Courts should interpret existing laws as they are written and as intent was behind the law. Lawmakers can make mistakes. In Denmark, parliament (congress) made laws about carrying knives in public. It turned out that some normal people driving with knives in their cars get convicted for by this law, which was not the intent. Eventually, some of these cases reached the Danish highest court (Højesteret) and it decided that the law was the law, but punishing fishers and carpenters for having knives in their cars is silly, so it reduced the sentences to the minimum (small fines). Parliament eventually wised up and changed the law. Only a few innocent people had to pay the price before it got fixed. You can read about this on Danish Wikipedia. I think this was a reasonably tolerable outcome. Politicians should not make laws in response to single, but outrageous cases. These kinds of laws tend to be rushed through and often have counter-productive effects. There’s tons of such laws around the world.

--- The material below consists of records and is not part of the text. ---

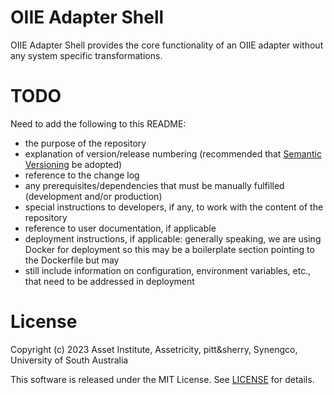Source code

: # OIIE Adapter Shell

OIIE Adapter Shell provides the core functionality of an OIIE adapter without any system specific transformations.

# TODO

Need to add the following to this README:
* the purpose of the repository
* explanation of version/release numbering (recommended that [Semantic Versioning](https://semver.org/) be adopted)
* reference to the change log
* any prerequisites/dependencies that must be manually fulfilled (development and/or production)
* special instructions to developers, if any, to work with the content of the repository
* reference to user documentation, if applicable
* deployment instructions, if applicable: generally speaking, we are using Docker for deployment so this may be a boilerplate section pointing to the Dockerfile but may
* still include information on configuration, environment variables, etc., that need to be addressed in deployment

# License

Copyright (c) 2023 Asset Institute, Assetricity, pitt&sherry, Synengco, University of South Australia

This software is released under the MIT License. See [LICENSE](./LICENSE.txt) for details.

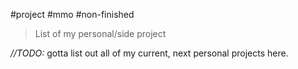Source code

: #project #mmo #non-finished 
> List of my personal/side project

*//TODO:*  gotta list out all of my current, next personal projects here.
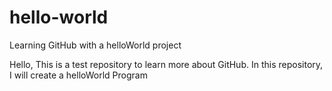 # hello-world
Learning GitHub with a helloWorld project

Hello, This is a test repository to learn more about GitHub. 
In this repository, I will create a helloWorld Program
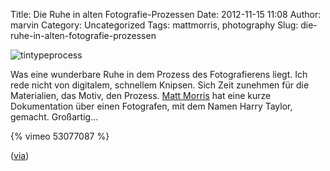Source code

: Title: Die Ruhe in alten Fotografie-Prozessen
Date: 2012-11-15 11:08
Author: marvin
Category: Uncategorized
Tags: mattmorris, photography
Slug: die-ruhe-in-alten-fotografie-prozessen

![tintypeprocess]({filename}/images/tintypeprocess.jpg)

Was eine wunderbare Ruhe in dem Prozess des Fotografierens liegt. Ich
rede nicht von digitalem, schnellem Knipsen. Sich Zeit zunehmen für die
Materialien, das Motiv, den Prozess. [Matt
Morris](http://www.mattmorrisfilms.com/) hat eine kurze Dokumentation
über einen Fotografen, mit dem Namen Harry Taylor, gemacht. Großartig...

{% vimeo 53077087 %}

([via](http://www.petapixel.com/2012/11/13/american-tintype-a-portrait-of-an-tintype-portrait-photographer/))

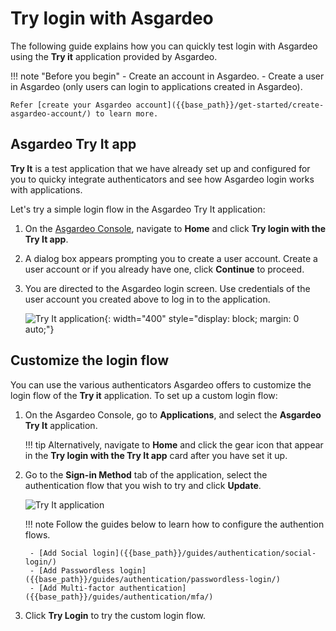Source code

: # Try login with Asgardeo

The following guide explains how you can quickly test login with Asgardeo using the **Try it** application provided by Asgardeo.

!!! note "Before you begin"
    - Create an account in Asgardeo.
    - Create a user in Asgardeo (only users can login to applications created in Asgardeo). </b>

    Refer [create your Asgardeo account]({{base_path}}/get-started/create-asgardeo-account/) to learn more.

## Asgardeo Try It app

**Try It** is a test application that we have already set up and configured for you to quicky integrate authenticators and see how Asgardeo login works with applications.

Let's try a simple login flow in the Asgardeo Try It application:

1. On the [Asgardeo Console](https://console.asgardeo.io/login), navigate to **Home** and click **Try login with the Try It app**.

2. A dialog box appears prompting you to create a user account. Create a user account or if you already have one, click **Continue** to proceed.

3. You are directed to the Asgardeo login screen. Use credentials of the user account you created above to log in to the application.

    ![Try It application]({{base_path}}/assets/img/get-started/try-it-login-screen.png){: width="400" style="display: block; margin: 0 auto;"}

## Customize the login flow

You can use the various authenticators Asgardeo offers to customize the login flow of the **Try it** application. To set up a custom login flow:

1. On the Asgardeo Console, go to **Applications**, and select the **Asgardeo Try It** application.

    !!! tip
        Alternatively, navigate to **Home** and click the gear icon that appear in the **Try login with the Try It app** card after you have set it up.

2. Go to the **Sign-in Method** tab of the application, select the authentication flow that you wish to try and click **Update**.

    ![Try It application]({{base_path}}/assets/img/get-started/custom-login-flow.png)

    !!! note
        Follow the guides below to learn how to configure the authention flows.

        - [Add Social login]({{base_path}}/guides/authentication/social-login/)
        - [Add Passwordless login]({{base_path}}/guides/authentication/passwordless-login/)
        - [Add Multi-factor authentication]({{base_path}}/guides/authentication/mfa/)

3. Click **Try Login** to try the custom login flow.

I think the division of powers should be respected. As Jonatan Pallesen put it:

I am a big supporter of democracy and liberal values. And thus I think a superior system overall is where there is a sharp distinction between the judicial branch and the legislative branch, and where democratically elected people are the ones deciding the law. Things such as whether to ensure a right for same-sex marriage or abortion should be democratically decided, instead of by a council of nine elders. Then we would have a world where those rights do not come into jeopardy because an 87 year old lady died this year instead of the next.

It seems a miracle USA works so well considering the political system it has. It has both a dysfunctional first-past-the-post voting system (and the bizarre delegation system on top), and courts that make up rules as they go (with lifetime tenure too, other countries sensible limit the terms and have age limits). My interpretation is that this shows how little importance government has (most of the time!). Various countries have experienced political gridlocks where the country was without a sitting government for years, and yet the countries worked fine. For instance, Belgium broke its own record of 540+ days without a government recently. It has in fact been breaking its own record a number of times the last 20 years. I think this is a point in favor of libertarianism. Belgium, though dysfunctional due to immigration, can apparently work mostly fine without a government. Perhaps we should limit governments to being in existence every second year as a general principle. Governments can’t make more problems when they aren’t in power. Think about it:

  • Taxes can’t go up.
  • No new poorly though out laws to inconvenience citizens.
  • No new spending sprees when elections are coming up (buying voters).
  • No damaging COVID lockdowns, or ordering the killing of millions of mink.